Um es klar zu sagen: bei einem Potenzial im einstelligen Bereich bietet sich so ein Vorgehen genauso wenig an wie z.B. bei Bürgermeisterwahlen, wo ja letztlich nur eine Person gewählt werden kann. Aber wenn es darum geht, mehr als ein Viertel der Bevölkerung mit angemessener Politik zu versorgen, könnten zwei profilierte Listen eine interessante Lösung sein.
Soweit das Gedankenexperiment – die rechtlichen Möglichkeiten und die politischen Realitäten sehen vermutlich anders aus. Und auch die kleine Lösung, also eine gemeinsame Liste, aber eine klare Identifikation von einzelnen Gruppen auf dieser Liste, um die in Baden-Württemberg vorgesehene Möglichkeit des Kumulierens mit Leben zu füllen, erscheint mir leider recht unwahrscheinlich.

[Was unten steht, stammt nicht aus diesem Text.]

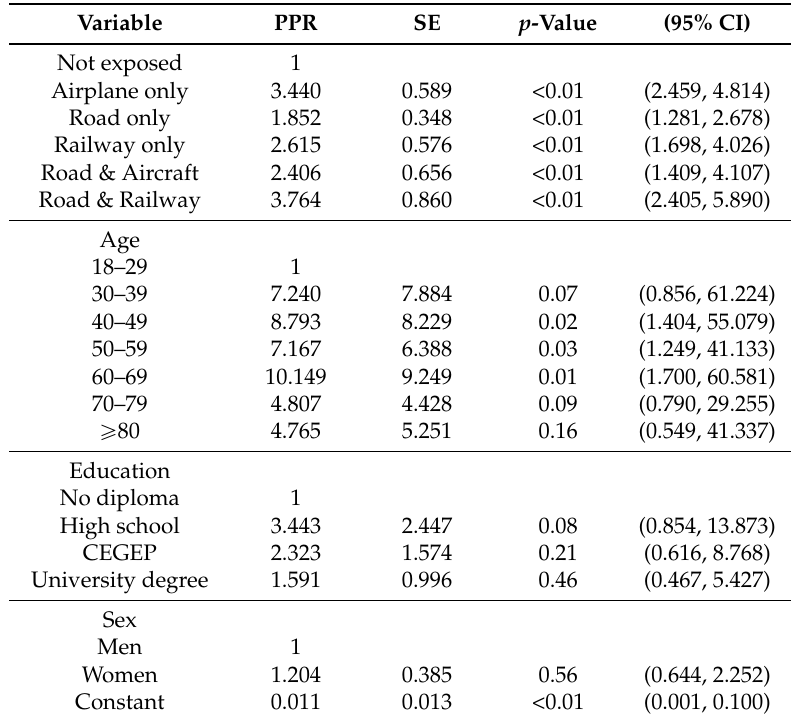
Table A16. Log-binomial regression models for sleep disturbance by transportation noise according to proximity to single and combined sources of transportation noise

Trotzdem ist es vielleicht gar nicht so falsch, eben gerade auch angesichts der relativ verfahrenen aktuellen Situation darüber nachzudenken, ob mit innovativen Strategien nicht doch letztlich mehr daraus werden kann als eine große Schlammschlacht kurz vor der Wahl. Querzudenken (beliebte grüne Fähigkeit, außer, sie wird eingesetzt) kann hier vielleicht mehr gewinnen als der Rückgriff auf scheinbar bewährte Handlungsrollen.
Warum blogge ich das? Weil kurze schnippische Kommentare leicht missverstanden werden.